● REQUIRED WORK:
Switch every "Acceptance criteria" in the listing below to "Requirements" and give all of its lines again with nothing else changed. Leave out the pictures.

● RECORDS SHOWN:
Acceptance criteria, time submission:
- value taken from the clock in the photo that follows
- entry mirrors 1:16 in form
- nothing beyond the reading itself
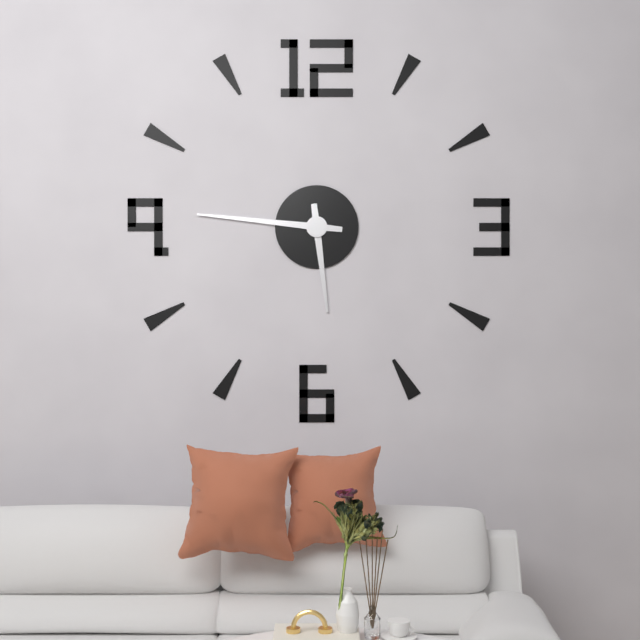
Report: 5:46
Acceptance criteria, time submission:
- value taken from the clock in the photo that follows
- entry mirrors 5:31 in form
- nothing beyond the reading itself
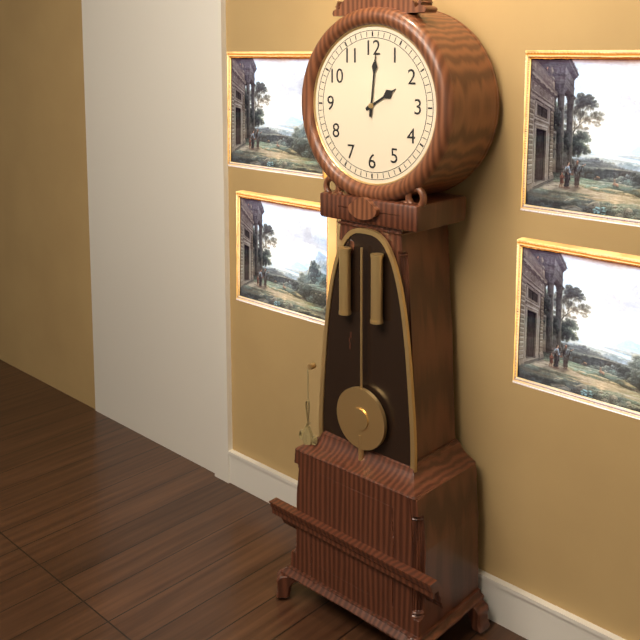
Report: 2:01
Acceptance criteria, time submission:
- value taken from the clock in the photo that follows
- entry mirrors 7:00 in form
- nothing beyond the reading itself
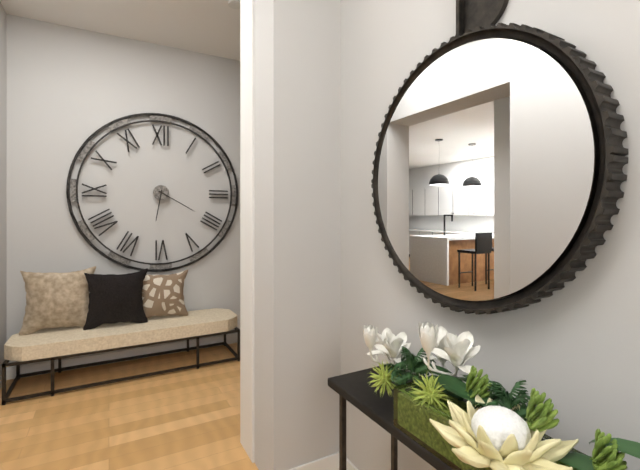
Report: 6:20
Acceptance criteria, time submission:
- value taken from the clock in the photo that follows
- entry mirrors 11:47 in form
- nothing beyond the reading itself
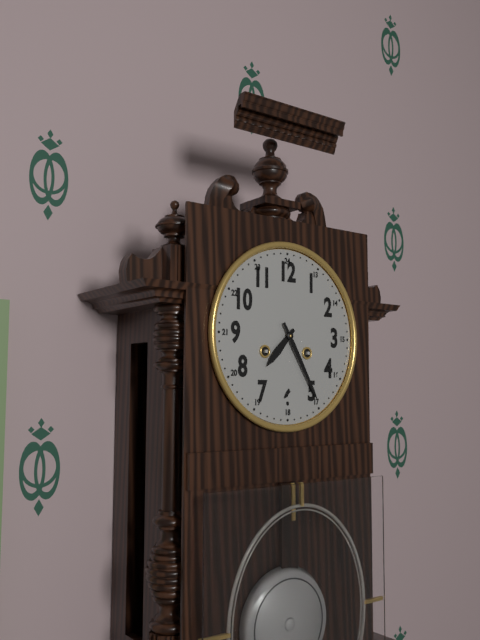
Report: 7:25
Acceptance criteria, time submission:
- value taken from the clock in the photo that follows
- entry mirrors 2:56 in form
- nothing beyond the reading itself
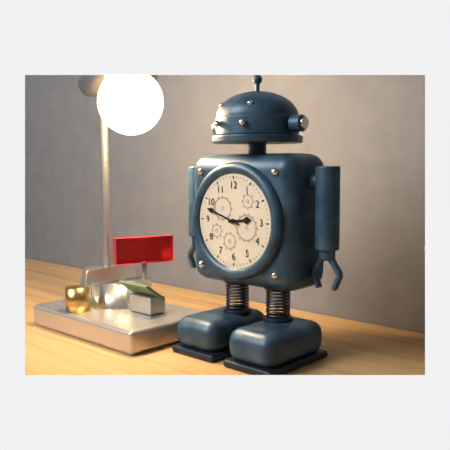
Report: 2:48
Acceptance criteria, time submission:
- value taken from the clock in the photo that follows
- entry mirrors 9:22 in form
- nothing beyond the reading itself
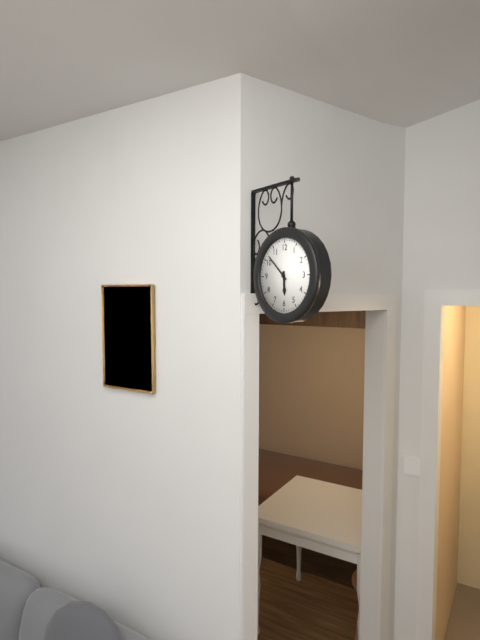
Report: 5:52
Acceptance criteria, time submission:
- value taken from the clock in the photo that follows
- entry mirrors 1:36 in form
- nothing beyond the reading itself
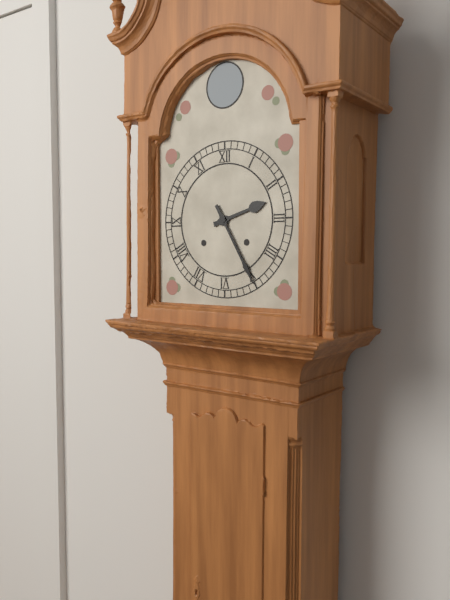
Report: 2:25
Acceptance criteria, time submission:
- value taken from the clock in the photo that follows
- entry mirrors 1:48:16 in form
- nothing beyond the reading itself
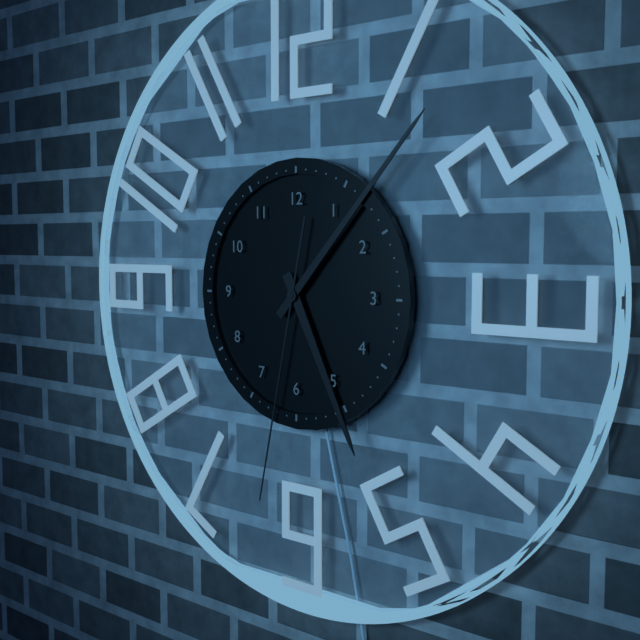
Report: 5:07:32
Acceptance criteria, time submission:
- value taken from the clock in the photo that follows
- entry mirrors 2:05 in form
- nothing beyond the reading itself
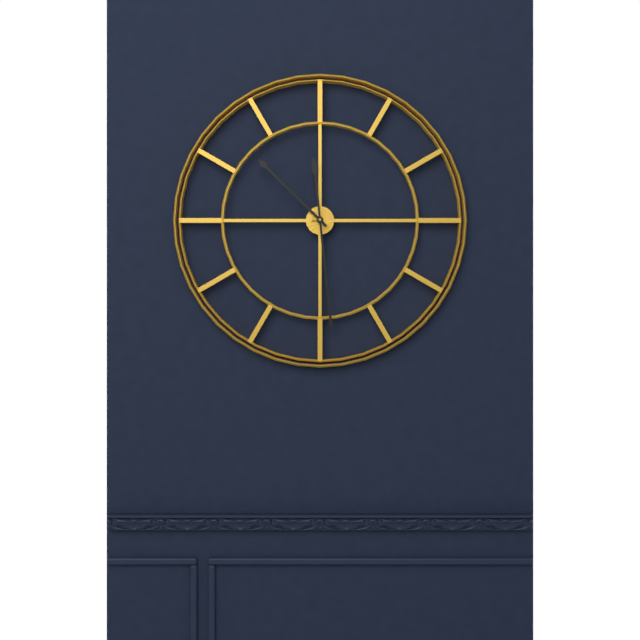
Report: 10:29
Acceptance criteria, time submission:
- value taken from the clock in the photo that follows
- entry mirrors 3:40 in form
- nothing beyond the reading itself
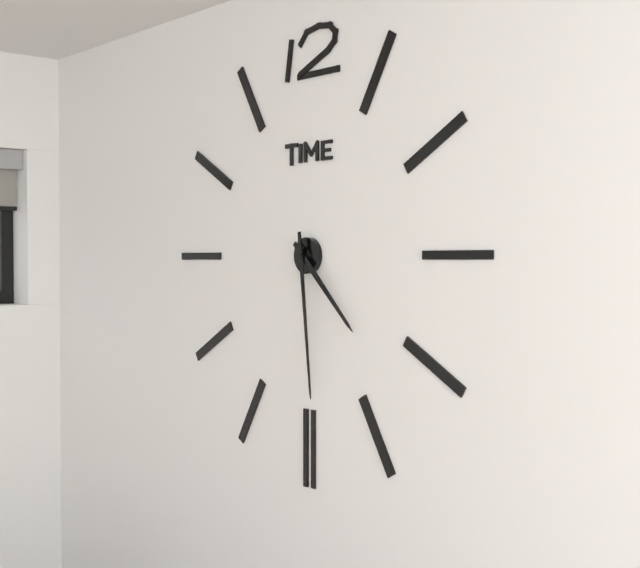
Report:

● SOLUTION:
Requirements, time submission:
- value taken from the clock in the photo that follows
- entry mirrors 1:16 in form
- nothing beyond the reading itself
Report: 5:46
Requirements, time submission:
- value taken from the clock in the photo that follows
- entry mirrors 5:31 in form
- nothing beyond the reading itself
Report: 2:01
Requirements, time submission:
- value taken from the clock in the photo that follows
- entry mirrors 7:00 in form
- nothing beyond the reading itself
Report: 6:20
Requirements, time submission:
- value taken from the clock in the photo that follows
- entry mirrors 11:47 in form
- nothing beyond the reading itself
Report: 7:25
Requirements, time submission:
- value taken from the clock in the photo that follows
- entry mirrors 2:56 in form
- nothing beyond the reading itself
Report: 2:48
Requirements, time submission:
- value taken from the clock in the photo that follows
- entry mirrors 9:22 in form
- nothing beyond the reading itself
Report: 5:52
Requirements, time submission:
- value taken from the clock in the photo that follows
- entry mirrors 1:36 in form
- nothing beyond the reading itself
Report: 2:25
Requirements, time submission:
- value taken from the clock in the photo that follows
- entry mirrors 1:48:16 in form
- nothing beyond the reading itself
Report: 5:07:32
Requirements, time submission:
- value taken from the clock in the photo that follows
- entry mirrors 2:05 in form
- nothing beyond the reading itself
Report: 10:29
Requirements, time submission:
- value taken from the clock in the photo that follows
- entry mirrors 3:40 in form
- nothing beyond the reading itself
Report:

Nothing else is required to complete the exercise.